The Fort Saskatchewan and Strathcona County of Alberta, Canada has implemented a new program in their 911 emergency hotline system. Last August 1 marked the day that the program “Text With 911” has been fully set-up. The program is meant to cater to the deaf, hard of hearing or speech impaired (DHHSI) communities of the two counties.
“Text With 911” is meant to replace the previous Teletype Terminal (TTY) and Telecommunications Device for the Deaf (TDD) technology which were originally used by the impaired community in the past. The two programs are replaced by a simpler text to the universally known emergency number 911.
“The new computer software allows the 911 dispatcher to type on the computer back and forth with the caller’s cell device,” said Fort Saskatchewan fire chief, Shawn McKerry. “This will ensure they will get the emergency services they need as quickly as possible.”
“Currently Fort Saskatchewan contracts Strathcona to be our 911 Public Safety Answering Point (PSAP) so our 911 calls go there and the new service extends to us,” he reportedly added.
The Strathcona County PSAP is one of the only eight PSAP offering the 911 text service in Alberta.
The Strathcona County deputy fire chief, Bob Scott estimates that the new program would cater to about 200,000. He added that the service is available to everyone even though it was focused on the DHHSI communities.
Registering your phone with the new service is as easy as contacting your mobile service provider. Once registered, the user can now use their phone to ask for help through instant messages. The 911 dispatcher would then be informed of a new emergency message prompting him or her for a response.

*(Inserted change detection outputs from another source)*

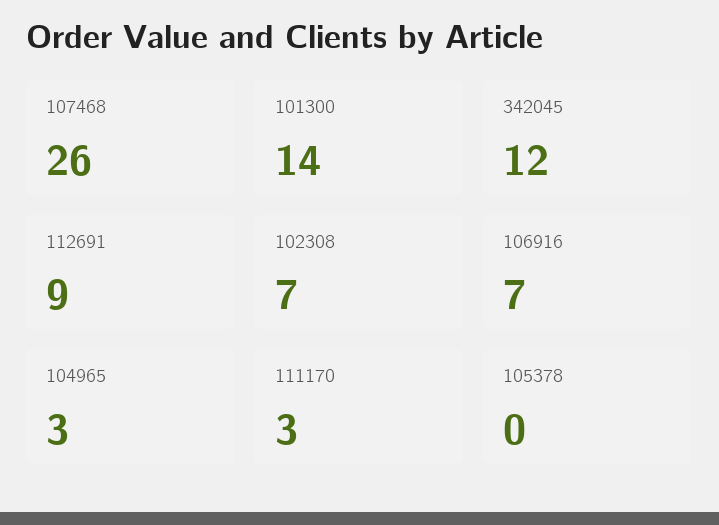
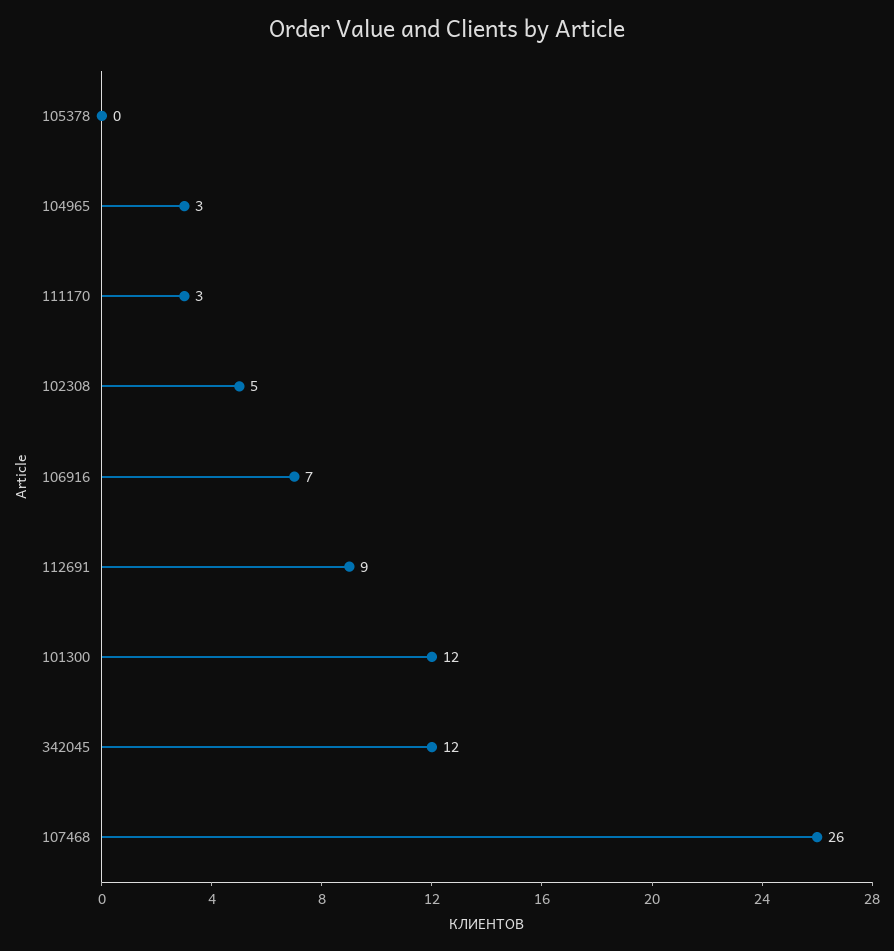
  {
    "107468": 26,
-   "101300": 14,
+   "101300": 12,
    "342045": 12,
    "112691": 9,
-   "102308": 7,
+   "102308": 5,
    "106916": 7,
    "104965": 3,
    "111170": 3,
    "105378": 0
  }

The “Text With 911” is also available 24/7 much like its hotline counterpart.
“The Text With 911, just as any other phone call to 911, should only be used for emergency situations, where the individual needs a response from police, fire, or emergency medical services,” said Scott.
He also said that the present 911 dispatchers have already been trained on how to properly use the new system.
“On the horizon one day, text to 911 will be available for everyone else but before then we need to ensure it is a rock solid service before it goes live as 911 is a critical service,” added McKerry.
Training 911 dispatchers on how to use newly implemented equipment and systems ensure that there are no delays in providing someone service once they call.